● **Task statement**
Reproduce each line from the records that holds "ファイルおよびディレクトリのアクセスイベントを監視できます".

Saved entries
------------------------------
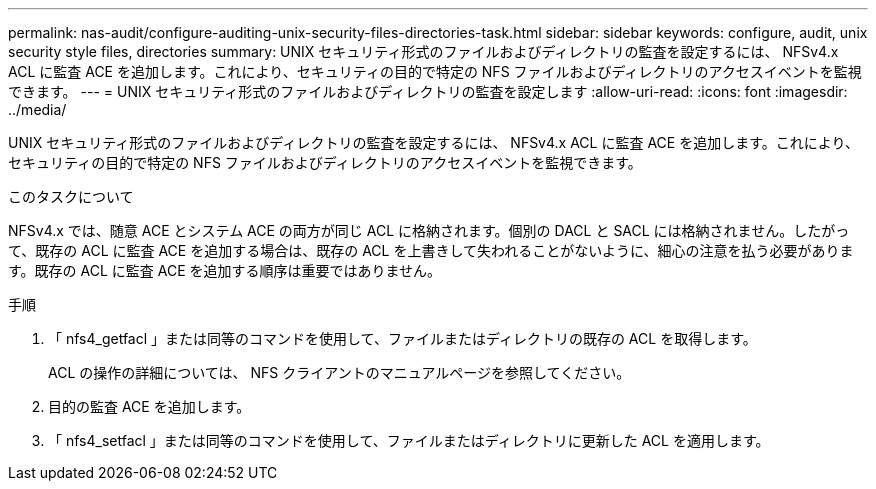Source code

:---
permalink: nas-audit/configure-auditing-unix-security-files-directories-task.html 
sidebar: sidebar 
keywords: configure, audit, unix security style files, directories 
summary: UNIX セキュリティ形式のファイルおよびディレクトリの監査を設定するには、 NFSv4.x ACL に監査 ACE を追加します。これにより、セキュリティの目的で特定の NFS ファイルおよびディレクトリのアクセスイベントを監視できます。 
---
= UNIX セキュリティ形式のファイルおよびディレクトリの監査を設定します
:allow-uri-read: 
:icons: font
:imagesdir: ../media/


[role="lead"]
UNIX セキュリティ形式のファイルおよびディレクトリの監査を設定するには、 NFSv4.x ACL に監査 ACE を追加します。これにより、セキュリティの目的で特定の NFS ファイルおよびディレクトリのアクセスイベントを監視できます。

.このタスクについて
NFSv4.x では、随意 ACE とシステム ACE の両方が同じ ACL に格納されます。個別の DACL と SACL には格納されません。したがって、既存の ACL に監査 ACE を追加する場合は、既存の ACL を上書きして失われることがないように、細心の注意を払う必要があります。既存の ACL に監査 ACE を追加する順序は重要ではありません。

.手順
. 「 nfs4_getfacl 」または同等のコマンドを使用して、ファイルまたはディレクトリの既存の ACL を取得します。
+
ACL の操作の詳細については、 NFS クライアントのマニュアルページを参照してください。

. 目的の監査 ACE を追加します。
. 「 nfs4_setfacl 」または同等のコマンドを使用して、ファイルまたはディレクトリに更新した ACL を適用します。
------------------------------
● **Result for this exercise**
summary: UNIX セキュリティ形式のファイルおよびディレクトリの監査を設定するには、 NFSv4.x ACL に監査 ACE を追加します。これにより、セキュリティの目的で特定の NFS ファイルおよびディレクトリのアクセスイベントを監視できます。 
UNIX セキュリティ形式のファイルおよびディレクトリの監査を設定するには、 NFSv4.x ACL に監査 ACE を追加します。これにより、セキュリティの目的で特定の NFS ファイルおよびディレクトリのアクセスイベントを監視できます。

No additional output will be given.